- [Required action] Write the next part of the forum thread below about gum rubber for slingshots, picking up right after its last line.

- [Study text]
########################################

# Liking The Gum Rubber



## treefork (Feb 1, 2010)

I originally bought some 1/16 inch gum rubber from Simple Shot with the intention of using it for heavy applications like sling bow arrows . The first trial I did was cut some 1/2 inch straights and noticed it easily handles 1/2 steel . I generally shoot 3/8 ", 7/16 "steel and marbles so I considered testing some tapers for the lighter ammo . Given the previous trial with 1/2 " , I figured a 3/8" x 1/4" taper would be about right for 7/16 " steel . I'm pleasantly surprised with the performance . It doesn't take a wide cut to move ammo with this thick gum rubber . The narrower cut seems to be an advantage for the fine aiming of small targets .

Here is a short video trying it on a match light .


----------



## Rayshot (Feb 1, 2010)

I hear ya.

Blue skeen gave me a starship with something akin to the taper you have, and it was terrific. I think the taper may have been a little less. but I am going on memory.


----------



## treefork (Feb 1, 2010)

I have them cut too long right now but they shoot really well . If I take an inch or two off the speed should really pick up .


----------



## Metropolicity (Aug 22, 2013)

Is gum rubber's advantage longevity?


----------



## fsa46 (Jul 8, 2012)

Well done Marty, enjoyed the video. That's a sweet taper, I've been using it on some of my frames and it seems to last forever.


----------



## treefork (Feb 1, 2010)

Metropolicity said:


> Is gum rubber's advantage longevity?


I originally bought it for the heavy duty purposes of launching rocks off naturals and arrows off a sling bow . I'm pleasantly surprised at the snap it has in the colder temperatures . I believe that it will have better longevity than the thinner latex due to its thickness and composition .


----------



## fsa46 (Jul 8, 2012)

I know how much I like this NGR and I've only shot it in the cold weather. I can't wait to try it in the Summer months with the warm ( hot ) temperatures, it must be even better.


----------



## oldmiser (Jan 22, 2014)

*I use gum rubber...I like the stuff..so far it has out lasted TBG over 1,000 shots taken..still going strong..*

*I need to order up some more...I use to useTGB all the time ..But I seem to like the gum rubber much better*

*Just my 2 cent worth here...& I do practice practice practice..as many as 4 different times a day.......OM*


----------



## Skook (Jul 25, 2015)

########################################

Saved data entries:
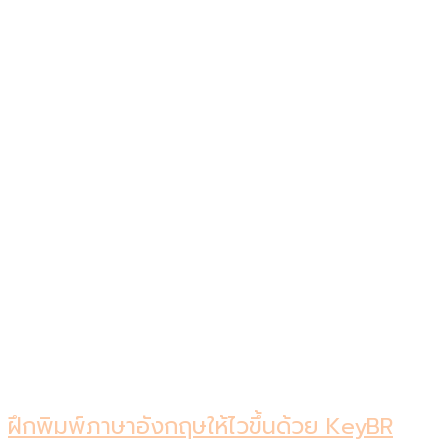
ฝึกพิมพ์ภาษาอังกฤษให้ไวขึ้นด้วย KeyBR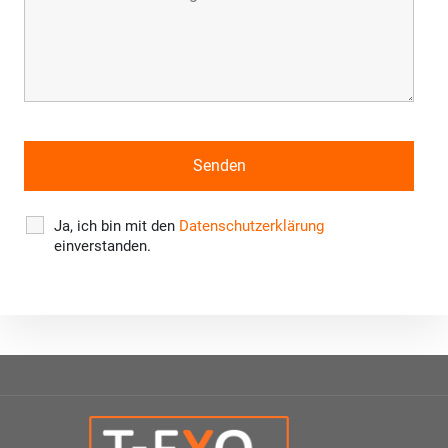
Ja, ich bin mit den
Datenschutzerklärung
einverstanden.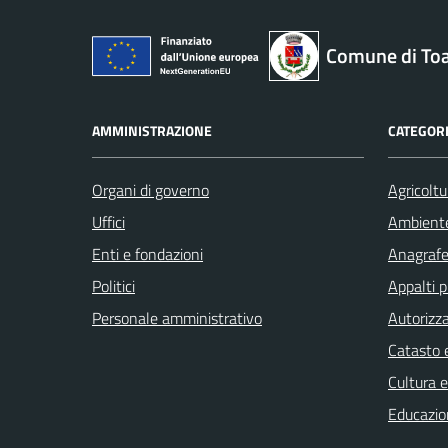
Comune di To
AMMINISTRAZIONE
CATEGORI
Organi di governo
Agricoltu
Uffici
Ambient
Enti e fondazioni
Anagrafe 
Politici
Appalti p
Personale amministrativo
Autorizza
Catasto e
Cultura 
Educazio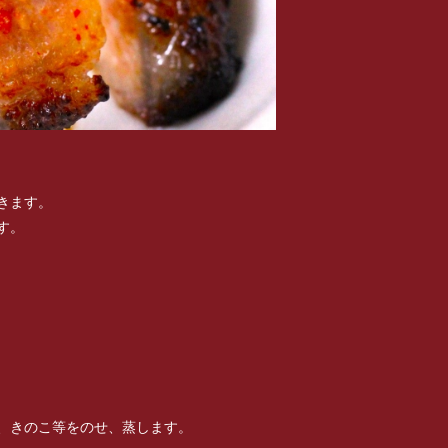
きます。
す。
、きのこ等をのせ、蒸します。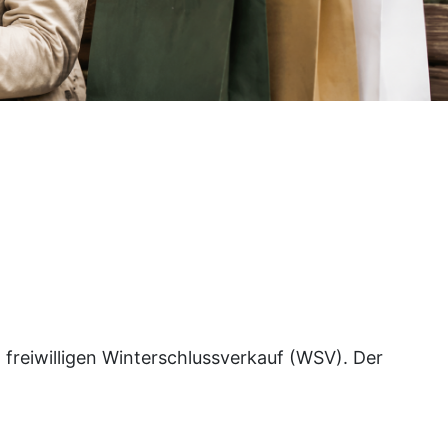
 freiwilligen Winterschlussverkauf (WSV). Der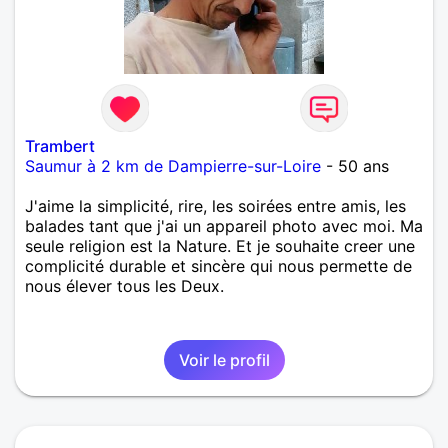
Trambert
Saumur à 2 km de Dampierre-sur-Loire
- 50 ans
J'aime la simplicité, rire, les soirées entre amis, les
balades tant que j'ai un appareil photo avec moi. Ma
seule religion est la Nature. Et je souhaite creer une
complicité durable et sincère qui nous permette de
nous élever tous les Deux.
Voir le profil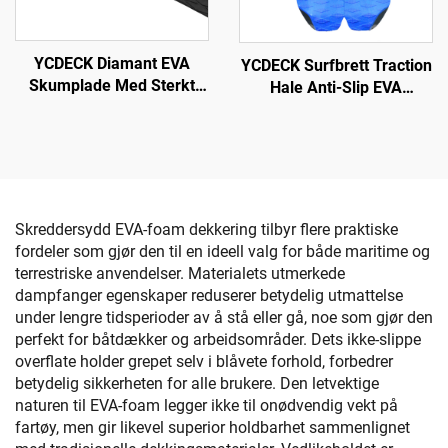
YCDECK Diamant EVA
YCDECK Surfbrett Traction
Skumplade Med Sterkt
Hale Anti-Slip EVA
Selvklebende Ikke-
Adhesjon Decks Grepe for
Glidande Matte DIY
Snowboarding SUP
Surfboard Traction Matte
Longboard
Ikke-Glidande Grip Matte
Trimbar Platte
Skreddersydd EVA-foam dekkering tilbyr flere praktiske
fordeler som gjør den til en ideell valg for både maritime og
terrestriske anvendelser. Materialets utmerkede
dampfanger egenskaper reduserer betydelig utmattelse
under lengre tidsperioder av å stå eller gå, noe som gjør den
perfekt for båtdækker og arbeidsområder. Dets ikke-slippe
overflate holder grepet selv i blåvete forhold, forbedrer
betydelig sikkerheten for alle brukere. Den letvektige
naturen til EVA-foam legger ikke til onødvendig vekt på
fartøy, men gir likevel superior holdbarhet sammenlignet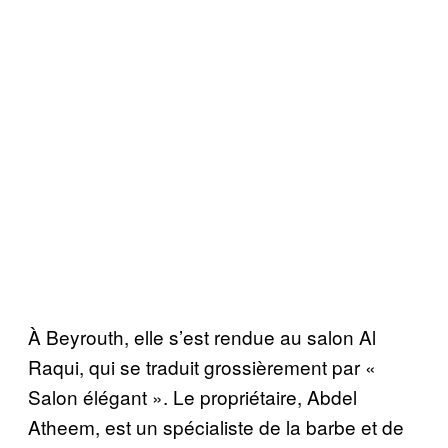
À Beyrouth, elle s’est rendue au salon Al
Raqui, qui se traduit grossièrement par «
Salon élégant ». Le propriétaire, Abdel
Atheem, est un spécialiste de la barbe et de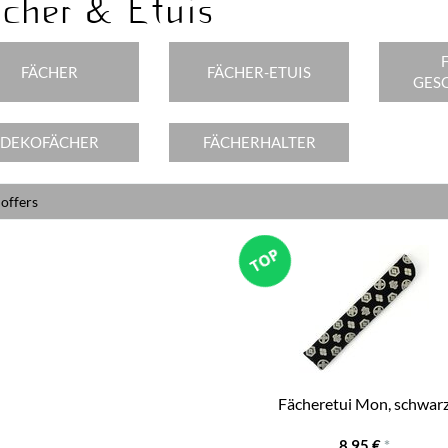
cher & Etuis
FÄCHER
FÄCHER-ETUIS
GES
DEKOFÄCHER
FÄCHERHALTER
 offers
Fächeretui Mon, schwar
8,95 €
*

########################################

- [Answer area]
I've used three different setups on NGR this winter after finding the tbg did not like the cold. The natural rubber was much less susceptible to temperature variations and has been very durable it's strong points of durability and non-tangling while still having pretty good speed and power I'm having a hard time switching back now that it's warming up. It is also a little more forgiving with variations in ammo weight without hand slap.
Thanks 
Skook








Sent from my SCH-I545 using Tapatalk


----------



## pult421 (Aug 13, 2015)

treefork said:


> I originally bought some 1/16 inch gum rubber from Simple Shot with the intention of using it for heavy applications like sling bow arrows . The first trial I did was cut some 1/2 inch straights and noticed it easily handles 1/2 steel . I generally shoot 3/8 ", 7/16 "steel and marbles so I considered testing some tapers for the lighter ammo . Given the previous trial with 1/2 " , I figured a 3/8" x 1/4" taper would be about right for 7/16 " steel . I'm pleasantly surprised with the performance . It doesn't take a wide cut to move ammo with this thick gum rubber . The narrower cut seems to be an advantage for the fine aiming of small targets .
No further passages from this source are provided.